Attendance in face-to-face courses is tracked using physical roll sheets, or the Moodle Attendance Activity, or both. In fully synchronous online courses, attendance is tracked using the Moodle Attendance Activity. A faculty member may elect to use electronic attendance-tracking software other than the Moodle Attendance Activity; however institutional support may not be available for that software. In circumstances such as the COVID-19 Pandemic, attendance is tracked electronically.

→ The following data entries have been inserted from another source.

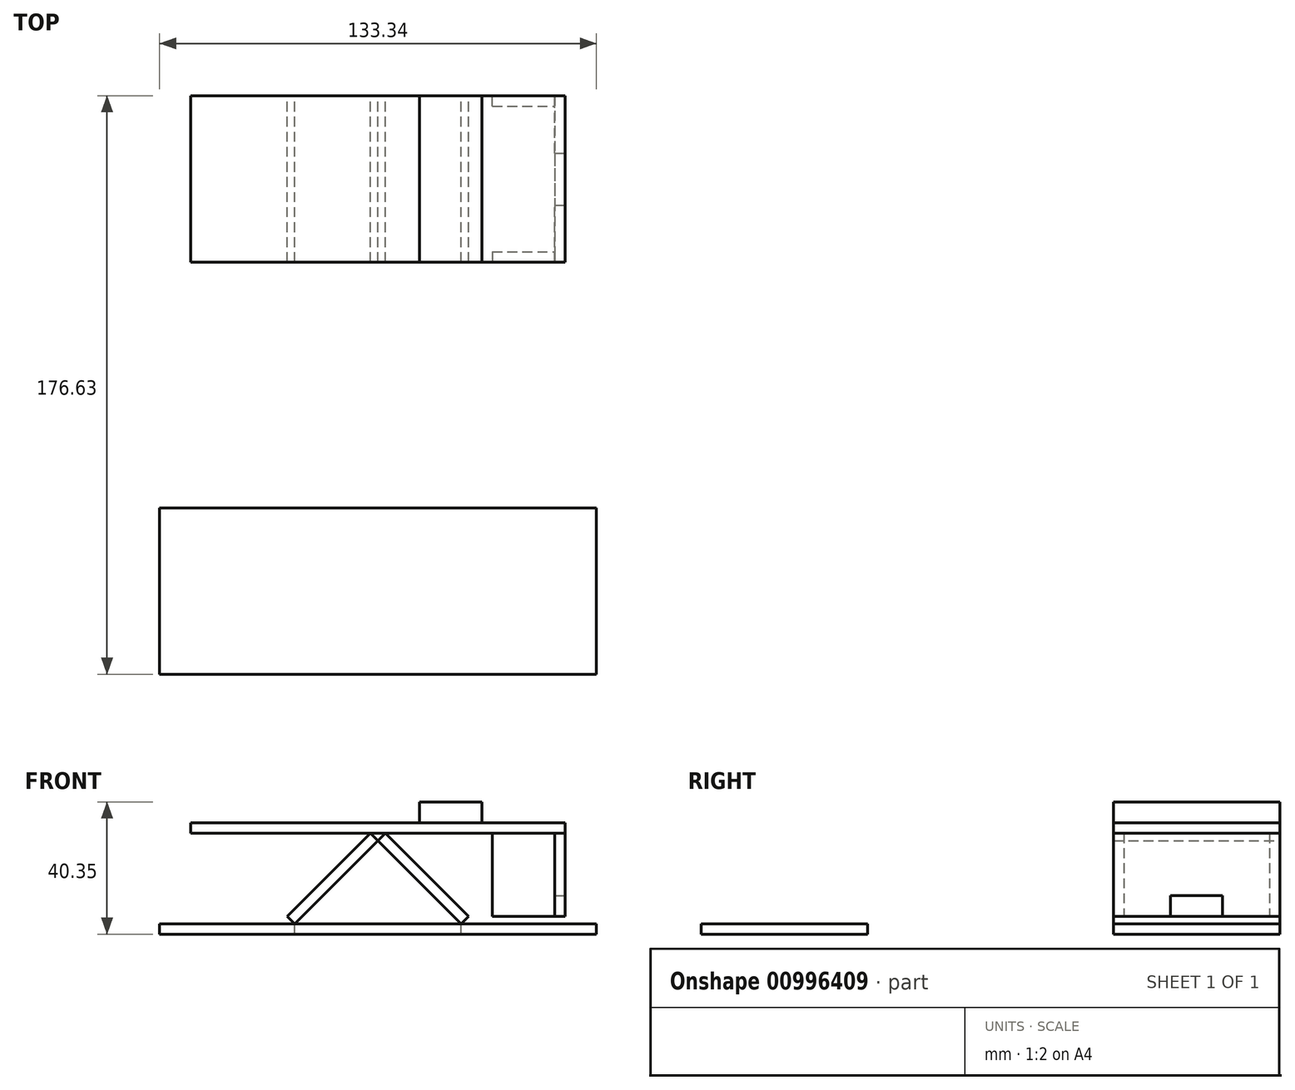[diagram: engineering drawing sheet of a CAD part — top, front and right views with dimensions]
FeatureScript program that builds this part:
annotation { "Feature Type Name" : "Feature", "Feature Type Description" : "" }
export const myFeature = defineFeature(function(context is Context, id is Id, definition is map)
    precondition{}
    {
        {
            var Q0;
            Q0=qCreatedBy(makeId("Front.planeOp"),FACE);
            var sketch = newSketch(context, id + "F0", { "sketchPlane" : qUnion([Q0])});
            skLineSegment(sketch, "E0.bottom", {"start": v(-25.4, 0) * mm, "end": v(25.4, 0) * mm});
            skLineSegment(sketch, "E0.top", {"start": v(-25.4, 3.17) * mm, "end": v(25.4, 3.17) * mm});
            skLineSegment(sketch, "E0.left", {"start": v(-25.4, 0) * mm, "end": v(-25.4, 3.17) * mm});
            skLineSegment(sketch, "E0.right", {"start": v(25.4, 0) * mm, "end": v(25.4, 3.17) * mm});
            skPoint(sketch, "E0.middle", {"position": v(0, 1.59) * mm});
            skLineSegment(sketch, "E1", {"start": v(-25.4, 3.17) * mm, "end": v(0, 28.57) * mm, "construction": true});
            skLineSegment(sketch, "E2", {"start": v(0, 28.58) * mm, "end": v(25.4, 3.17) * mm, "construction": true});
            skLineSegment(sketch, "E3.bottom", {"start": v(-27.65, 5.42) * mm, "end": v(-2.25, 30.82) * mm});
            skLineSegment(sketch, "E3.top", {"start": v(-25.4, 3.17) * mm, "end": v(0, 28.57) * mm});
            skLineSegment(sketch, "E3.left", {"start": v(-27.65, 5.42) * mm, "end": v(-25.4, 3.17) * mm});
            skLineSegment(sketch, "E3.right", {"start": v(-2.25, 30.82) * mm, "end": v(0, 28.57) * mm});
            skLineSegment(sketch, "E4.bottom", {"start": v(2.25, 30.82) * mm, "end": v(27.65, 5.42) * mm});
            skLineSegment(sketch, "E4.top", {"start": v(0, 28.57) * mm, "end": v(25.4, 3.17) * mm});
            skLineSegment(sketch, "E4.left", {"start": v(2.25, 30.82) * mm, "end": v(0, 28.57) * mm});
            skLineSegment(sketch, "E4.right", {"start": v(27.65, 5.42) * mm, "end": v(25.4, 3.18) * mm});
            skSolve(sketch);
        }
        {
            var Q0;
            Q0=makeQuery(id+"F0.imprint","IMPRINT",FACE,{"disambiguationData":[TD([[makeQuery(id+"F0.imprint","IMPRINT",EDGE,{"derivedFrom":sQuery(id+"F0.wireOp",EDGE,"E3.bottom")}),-1.0]])]});
            var Q1;
            Q1=makeQuery(id+"F0.imprint","IMPRINT",FACE,{"disambiguationData":[TD([[makeQuery(id+"F0.imprint","IMPRINT",EDGE,{"derivedFrom":sQuery(id+"F0.wireOp",EDGE,"E0.bottom")}),1.0]])]});
            var Q2;
            Q2=makeQuery(id+"F0.imprint","IMPRINT",FACE,{"disambiguationData":[TD([[makeQuery(id+"F0.imprint","IMPRINT",EDGE,{"derivedFrom":sQuery(id+"F0.wireOp",EDGE,"E4.bottom")}),-1.0]])]});
            extrude(context, id + "F1", {"entities" : qUnion([Q0, Q1, Q2]), "endBound" : BoundingType.SYMMETRIC, "depth" : 50.8 * mm, "offsetDistance" : 25.4 * mm});
        }
        {
            var Q0;
            Q0=makeQuery(id+"F1.opExtrude","SWEPT_EDGE",EDGE,{"disambiguationData":[OSD([sQuery(id+"F0.wireOp",EDGE,"E3.bottom"),sQuery(id+"F0.wireOp",EDGE,"E3.right")])]});
            var Q1;
            Q1=makeQuery(id+"F1.opExtrude","SWEPT_EDGE",EDGE,{"disambiguationData":[OSD([sQuery(id+"F0.wireOp",EDGE,"E4.bottom"),sQuery(id+"F0.wireOp",EDGE,"E4.left")])]});
            cPlane(context, id + "F2", {"entities" : qUnion([Q0, Q1]), "cplaneType" : CPlaneType.LINE_ANGLE, "offset" : 25.4 * mm, "angle" : 0 * degree, "width" : 152.4 * mm, "height" : 152.4 * mm});
        }
        {
            var Q0;
            Q0=qCreatedBy(id+"F2.planeOp",FACE);
            var sketch = newSketch(context, id + "F3", { "sketchPlane" : qUnion([Q0])});
            skLineSegment(sketch, "E5.bottom", {"start": v(-57.15, -25.4) * mm, "end": v(57.15, -25.4) * mm});
            skLineSegment(sketch, "E5.top", {"start": v(-57.15, 25.4) * mm, "end": v(57.15, 25.4) * mm});
            skLineSegment(sketch, "E5.left", {"start": v(-57.15, -25.4) * mm, "end": v(-57.15, 25.4) * mm});
            skLineSegment(sketch, "E5.right", {"start": v(57.15, -25.4) * mm, "end": v(57.15, 25.4) * mm});
            skPoint(sketch, "E5.middle", {"position": v(0, 0) * mm});
            skSolve(sketch);
        }
        {
            var Q0;
            Q0 = qSketchRegion(id + "F3", true);
            extrude(context, id + "F4", {"entities" : qUnion([Q0]), "oppositeDirection" : true, "depth" : 3.17 * mm, "offsetDistance" : 25.4 * mm});
        }
        {
            var Q0;
            Q0=makeQuery(id+"F4.opExtrude","SWEPT_FACE",FACE,{"disambiguationData":[OSD([sQuery(id+"F3.wireOp",EDGE,"E5.right")])]});
            var sketch = newSketch(context, id + "F5", { "sketchPlane" : qUnion([Q0])});
            skLineSegment(sketch, "E6.bottom", {"start": v(-25.4, 30.82) * mm, "end": v(25.4, 30.82) * mm});
            skLineSegment(sketch, "E6.top", {"start": v(-25.4, 5.42) * mm, "end": v(-7.94, 5.42) * mm});
            skLineSegment(sketch, "E6.left", {"start": v(-25.4, 30.82) * mm, "end": v(-25.4, 5.42) * mm});
            skLineSegment(sketch, "E6.right", {"start": v(25.4, 30.82) * mm, "end": v(25.4, 5.42) * mm});
            skLineSegment(sketch, "E7.top", {"start": v(7.94, 11.77) * mm, "end": v(-7.94, 11.77) * mm});
            skLineSegment(sketch, "E7.left", {"start": v(7.94, 5.42) * mm, "end": v(7.94, 11.77) * mm});
            skLineSegment(sketch, "E7.right", {"start": v(-7.94, 5.42) * mm, "end": v(-7.94, 11.77) * mm});
            skPoint(sketch, "E7.middle", {"position": v(0, 8.6) * mm});
            skPoint(sketch, "E7.middle.positionSnap0", {"position": v(0, 5.42) * mm});
            skPoint(sketch, "E7.centerSnap0", {"position": v(0, 5.42) * mm});
            skLineSegment(sketch, "E8.trimOffspring", {"start": v(7.94, 5.42) * mm, "end": v(25.4, 5.42) * mm});
            skSolve(sketch);
        }
        {
            var Q0;
            Q0 = qSketchRegion(id + "F5", true);
            extrude(context, id + "F6", {"entities" : qUnion([Q0]), "oppositeDirection" : true, "depth" : 3.17 * mm, "offsetDistance" : 25.4 * mm});
        }
        {
            var Q0;
            Q0=makeQuery(id+"F4.opExtrude","SWEPT_FACE",FACE,{"disambiguationData":[OSD([sQuery(id+"F3.wireOp",EDGE,"E5.top")])]});
            var sketch = newSketch(context, id + "F7", { "sketchPlane" : qUnion([Q0])});
            skLineSegment(sketch, "E9.bottom", {"start": v(53.98, 30.82) * mm, "end": v(34.93, 30.82) * mm});
            skLineSegment(sketch, "E9.top", {"start": v(53.98, 5.42) * mm, "end": v(34.93, 5.42) * mm});
            skLineSegment(sketch, "E9.left", {"start": v(53.98, 30.82) * mm, "end": v(53.98, 5.42) * mm});
            skLineSegment(sketch, "E9.right", {"start": v(34.93, 30.82) * mm, "end": v(34.93, 5.42) * mm});
            skSolve(sketch);
        }
        {
            var Q0;
            Q0 = qSketchRegion(id + "F7", true);
            extrude(context, id + "F8", {"entities" : qUnion([Q0]), "oppositeDirection" : true, "depth" : 3.17 * mm, "offsetDistance" : 25.4 * mm});
        }
        {
            var Q0;
            Q0=makeQuery(id+"F8.opExtrude","SWEPT_BODY",BODY,{"disambiguationData":[OSD([sQuery(id+"F7.wireOp",EDGE,"E9.bottom"),sQuery(id+"F7.wireOp",EDGE,"E9.top"),sQuery(id+"F7.wireOp",EDGE,"E9.left"),sQuery(id+"F7.wireOp",EDGE,"E9.right")])]});
            var Q1;
            Q1=qCreatedBy(makeId("Front.planeOp"),FACE);
            mirror(context, id + "F9", {"entities" : qUnion([Q0]), "mirrorPlane" : qUnion([Q1])});
        }
        {
            var Q0;
            Q0=makeQuery(id+"F4.opExtrude","CAP_FACE",FACE,{"disambiguationData":[OSD([sQuery(id+"F3.wireOp",EDGE,"E5.bottom"),sQuery(id+"F3.wireOp",EDGE,"E5.top"),sQuery(id+"F3.wireOp",EDGE,"E5.left"),sQuery(id+"F3.wireOp",EDGE,"E5.right")])],"isStart":false});
            var sketch = newSketch(context, id + "F10", { "sketchPlane" : qUnion([Q0])});
            skLineSegment(sketch, "E10.bottom", {"start": v(12.7, 25.4) * mm, "end": v(31.75, 25.4) * mm});
            skLineSegment(sketch, "E10.top", {"start": v(12.7, -25.4) * mm, "end": v(31.75, -25.4) * mm});
            skLineSegment(sketch, "E10.left", {"start": v(12.7, 25.4) * mm, "end": v(12.7, -25.4) * mm});
            skLineSegment(sketch, "E10.right", {"start": v(31.75, 25.4) * mm, "end": v(31.75, -25.4) * mm});
            skPoint(sketch, "E10.middle", {"position": v(22.23, 0) * mm});
            skSolve(sketch);
        }
        {
            var Q0;
            Q0 = qSketchRegion(id + "F10", true);
            extrude(context, id + "F11", {"entities" : qUnion([Q0]), "depth" : 6.35 * mm, "offsetDistance" : 25.4 * mm});
        }
        {
            var Q0;
            Q0=qCreatedBy(makeId("Top.planeOp"),FACE);
            var sketch = newSketch(context, id + "F12", { "sketchPlane" : qUnion([Q0])});
            skLineSegment(sketch, "E11.bottom", {"start": v(66.68, -100.43) * mm, "end": v(-66.67, -100.43) * mm});
            skLineSegment(sketch, "E11.top", {"start": v(66.68, -151.23) * mm, "end": v(-66.68, -151.23) * mm});
            skLineSegment(sketch, "E11.left", {"start": v(66.68, -100.43) * mm, "end": v(66.68, -151.23) * mm});
            skLineSegment(sketch, "E11.right", {"start": v(-66.68, -100.43) * mm, "end": v(-66.68, -151.23) * mm});
            skPoint(sketch, "E11.middle", {"position": v(0, -125.83) * mm});
            skSolve(sketch);
        }
        {
            var Q0;
            Q0 = qSketchRegion(id + "F12", true);
            extrude(context, id + "F13", {"entities" : qUnion([Q0]), "depth" : 3.17 * mm, "offsetDistance" : 25.4 * mm});
        }
    });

It is each student’s responsibility to make sure to record their attendance in each class meeting in which the student is present. It is a violation of the Code of Student Professional Responsibility to falsify attendance information in any manner. Such falsification includes, but is not limited to, the following: “backsigning” for the dates on which the student was not present; recording attendance for another student who is not present; procuring another student to record attendance for a student who was not present; recording attendance when the student was not actually present or has missed a substantial portion of the class; or sharing credentials for recording attendance through Moodle or other attendance-tracking software with a student who was not actually present in class or has missed a substantial portion of the class.
In fully asynchronous and partially asynchronous courses, faculty members will set and track attendance benchmarks as contemplated above.